**Seitenauszug**

Die Niederlande vor den Wahlen "Wilders setzt jetzt auf den 'Tod oder die Gladiolen'"
26.10.2025, 18:02 Uhr Artikel anhören
Wilders wird wahrscheinlich wieder mit seiner PVV stärkste Kraft bei den Wahlen in den Niederlanden - aber vermutlich wieder nicht Premierminister.
(Foto: picture alliance / ANP)
Die Niederlande erleben wilde Zeiten. Nach dem Bruch der Viererkoalition stehen am Mittwoch Neuwahlen an. Der niederländische Professor Jacco Pekelder gibt im Interview Antworten zu Geert Wilders, den Chancen der Mitte-Parteien und wie es eigentlich mit dem Stadtbild in den Niederlanden aussieht.

**Bereitgestelltes Material**
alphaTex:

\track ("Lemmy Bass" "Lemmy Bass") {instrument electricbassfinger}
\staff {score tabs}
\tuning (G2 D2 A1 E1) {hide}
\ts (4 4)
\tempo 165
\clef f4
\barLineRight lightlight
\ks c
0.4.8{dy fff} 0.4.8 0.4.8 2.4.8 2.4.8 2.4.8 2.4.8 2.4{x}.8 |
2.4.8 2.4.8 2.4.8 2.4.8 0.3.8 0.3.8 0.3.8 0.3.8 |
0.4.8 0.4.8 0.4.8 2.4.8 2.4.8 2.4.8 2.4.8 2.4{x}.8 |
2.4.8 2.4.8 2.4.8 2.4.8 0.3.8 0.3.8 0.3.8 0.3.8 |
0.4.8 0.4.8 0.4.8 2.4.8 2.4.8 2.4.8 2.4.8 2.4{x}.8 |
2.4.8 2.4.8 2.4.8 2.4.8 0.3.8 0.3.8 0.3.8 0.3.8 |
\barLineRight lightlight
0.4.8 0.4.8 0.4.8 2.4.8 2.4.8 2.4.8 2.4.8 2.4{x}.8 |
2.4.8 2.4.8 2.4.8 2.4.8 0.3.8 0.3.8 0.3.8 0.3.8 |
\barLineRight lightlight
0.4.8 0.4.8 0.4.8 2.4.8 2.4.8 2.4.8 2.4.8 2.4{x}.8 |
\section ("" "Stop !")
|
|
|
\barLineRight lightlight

---

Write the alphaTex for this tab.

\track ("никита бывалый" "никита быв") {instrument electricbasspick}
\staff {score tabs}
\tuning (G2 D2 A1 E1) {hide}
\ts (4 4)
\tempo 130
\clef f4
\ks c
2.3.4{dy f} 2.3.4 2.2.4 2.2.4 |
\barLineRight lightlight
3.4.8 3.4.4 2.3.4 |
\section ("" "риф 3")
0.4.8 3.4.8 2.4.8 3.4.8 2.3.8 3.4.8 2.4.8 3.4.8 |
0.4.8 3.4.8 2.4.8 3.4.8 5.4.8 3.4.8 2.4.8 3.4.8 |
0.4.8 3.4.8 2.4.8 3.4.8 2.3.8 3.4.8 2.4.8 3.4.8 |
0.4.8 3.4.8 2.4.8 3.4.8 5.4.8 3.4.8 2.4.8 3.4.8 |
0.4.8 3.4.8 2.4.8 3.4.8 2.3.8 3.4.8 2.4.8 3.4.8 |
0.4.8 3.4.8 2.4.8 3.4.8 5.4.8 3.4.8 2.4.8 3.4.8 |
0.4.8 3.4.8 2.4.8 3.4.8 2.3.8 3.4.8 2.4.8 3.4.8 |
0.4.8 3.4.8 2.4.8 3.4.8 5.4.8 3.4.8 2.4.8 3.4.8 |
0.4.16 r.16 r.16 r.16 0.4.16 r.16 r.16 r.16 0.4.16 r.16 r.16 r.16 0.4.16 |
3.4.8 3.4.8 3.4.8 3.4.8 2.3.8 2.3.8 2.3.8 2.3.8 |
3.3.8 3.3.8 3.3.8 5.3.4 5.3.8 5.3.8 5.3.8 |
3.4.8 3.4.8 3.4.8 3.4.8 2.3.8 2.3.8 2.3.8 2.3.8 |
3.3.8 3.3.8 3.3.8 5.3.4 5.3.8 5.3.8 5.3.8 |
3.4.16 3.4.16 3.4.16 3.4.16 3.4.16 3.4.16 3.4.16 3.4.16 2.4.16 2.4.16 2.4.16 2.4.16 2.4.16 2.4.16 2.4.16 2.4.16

**Schriftliche Aufgabe**
Tippst du aus dem Auszug über die Wahlen in den Niederlanden den Abschnitt ab, der mit „(Foto: picture alliance“ anfängt und sich bis einschließlich „den Niederlanden aussieht.“ fortsetzt?

**Schriftliche Lösung**
(Foto: picture alliance / ANP)
Die Niederlande erleben wilde Zeiten. Nach dem Bruch der Viererkoalition stehen am Mittwoch Neuwahlen an. Der niederländische Professor Jacco Pekelder gibt im Interview Antworten zu Geert Wilders, den Chancen der Mitte-Parteien und wie es eigentlich mit dem Stadtbild in den Niederlanden aussieht.